Another area which both Mr Obuchi and Mr Miyazawa have promised to address is taxation. Mr Obuchi promised large tax cuts in his LDP leadership campaign, although exact details of his tax proposals are still not clear. He has pledged to reduce the top marginal tax rate and to reduce the corporate tax rate to international standards.
Mr Miyazawa recently spoke about a two-stage tax cut totalling around Y6 trillion, the first part being a uniform tax cut. The large supplementary budget package which Mr Obuchi mentioned will be considered more seriously later in the year.

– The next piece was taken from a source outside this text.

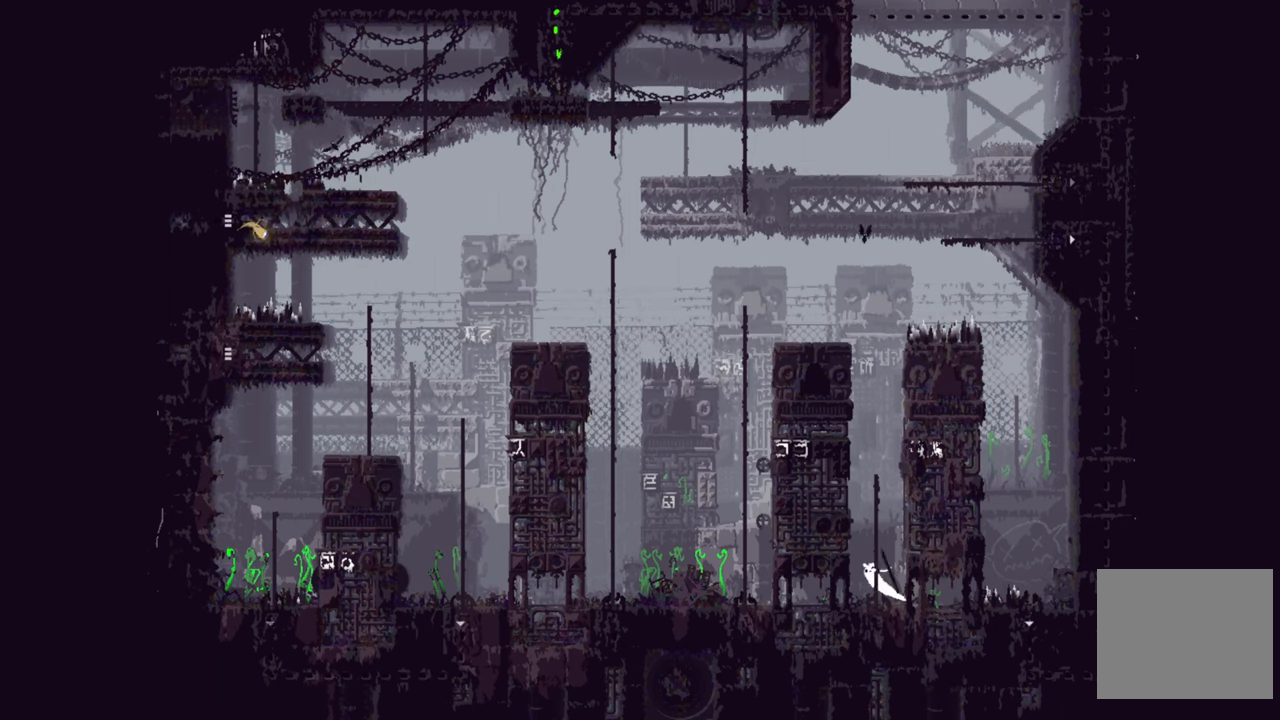
{"buttons": [], "left_stick": "up", "right_stick": "center", "events": [[33, "left_stick", "up"], [50, "A", "up"]]}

At this early stage of the Obuchi administration, it already appears that frustration could easily build over the slow pace of reform in Japan. The magnitude of the task facing the new leadership is enormous; moreover, they have the full weight of the international community, global financial markets, the Japanese electorate, and the rest of the LDP assessing their every move.
Moody's, the credit rating agency, can also be added to this list, given its recent announcement that it was reviewing Japan's credit rating for a possible downgrade because of concerns over its exploding fiscal deficit.
Japan is poised at a crucial point in its history; the Obuchi administration needs to come up with the answers and quickly, or else Japan's future economic course will be significantly altered.